Friday, 14 January 2022

Cheers

Which group would be out of the church premises first, the Pilates class or the Townswomen’s Guild? It would be nicer for Deanery Chapter to meet in the church rather than the hall, but that would require the former to vacate, and they were lingering as I put out biscuits and a carafe of coffee on a trolley. We ended up in the hall, as the ladies of the Townswomen’s Guild were long gone, but Pilates can’t be rushed.

‘I reckon there’ll be six of us’, predicted the vicar of Watwood, the deputy area dean, explaining that the dean himself, the rector of Tophill, was absent at another engagement. In the end he was wrong by a factor of 100%, but those twelve souls took quite a while to gather, grappling with the challenging parking situation in the centre of Swanvale Halt.

We shared how Christmas had gone. Through all our different local permutations of services, whether we tried to sustain the normal diet of worship or slim it down, move carol services outside our buildings or restrict numbers, the leitmotif throughout was just trying to get through it all and being grateful that we did. At Ackbury Hill the curate-in-charge held a Crib Service for eight people, two of whom were her own children: ‘I felt so deflated’. At Thawton the vicar was persuaded by her congregation (she looks after more than one church) that nobody would turn up on Christmas Day because they were all too worried about the Plague, and so there was no service; then she was invited to carols in the village pub on Christmas Eve and found several of the congregation, singing perfectly happily at the tops of their voices, clearly having decided that setting was much less risky than a church.

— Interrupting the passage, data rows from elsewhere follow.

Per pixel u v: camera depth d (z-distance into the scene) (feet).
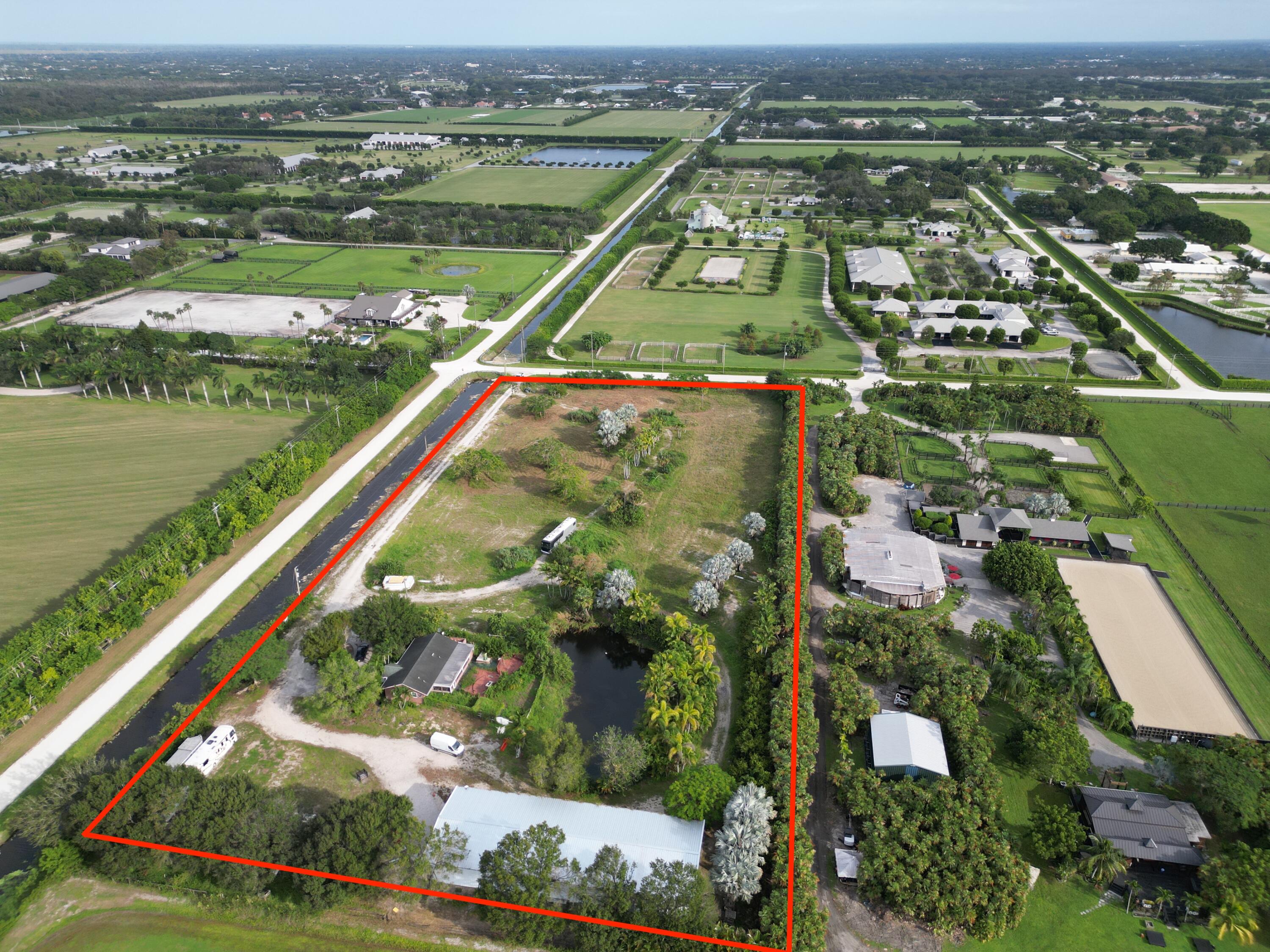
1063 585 378.53
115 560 405.80
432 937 240.53
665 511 460.14
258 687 334.85
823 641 359.46
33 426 545.85
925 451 519.19
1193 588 387.14
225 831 250.37
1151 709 313.73
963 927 241.96
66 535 425.28
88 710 319.88
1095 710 318.24
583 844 256.32
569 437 544.21
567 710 329.31
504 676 338.34
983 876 246.68
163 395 596.29
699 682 325.83
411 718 322.55
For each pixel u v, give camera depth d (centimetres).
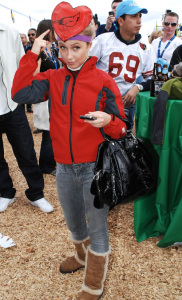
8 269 196
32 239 227
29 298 173
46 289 179
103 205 130
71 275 189
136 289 175
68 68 127
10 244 219
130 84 244
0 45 213
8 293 177
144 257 202
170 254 204
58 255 208
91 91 125
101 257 150
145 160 141
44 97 136
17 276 190
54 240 225
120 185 129
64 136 131
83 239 170
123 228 235
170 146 195
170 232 198
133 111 281
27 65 123
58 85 129
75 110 126
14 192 279
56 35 118
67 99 126
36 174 259
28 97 129
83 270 192
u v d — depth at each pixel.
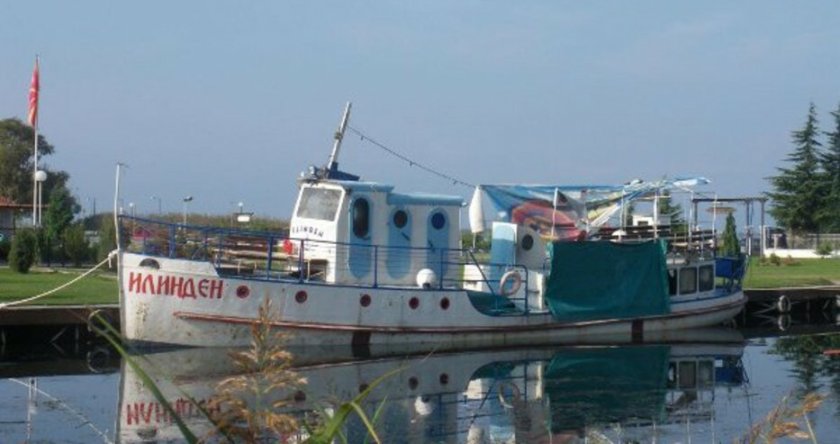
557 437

This was the parish whose Profile asked for a priest who ‘won’t keep talking about discipleship like the previous vicar did’. Rebecca at Charlington had enquired about sabbatical leave and had been told ‘You can forget about that – no matter how long you stay in this diocese we won’t get through the backlog that’s ahead of you’. I can’t quite picture the authorities putting it that bluntly, but even so.

We were all getting a bit morose until John from Campham called us back to why we were all ordained: the Ordinal’s words of ‘speaking the Word in season and out of season’ take our attention away from the circumstances of the moment and back to God’s time, which is what we represent.

That may have been the thinking behind the crib scene at Holy Trinity Hawley, a visit I will describe on another occasion: it included an elephant.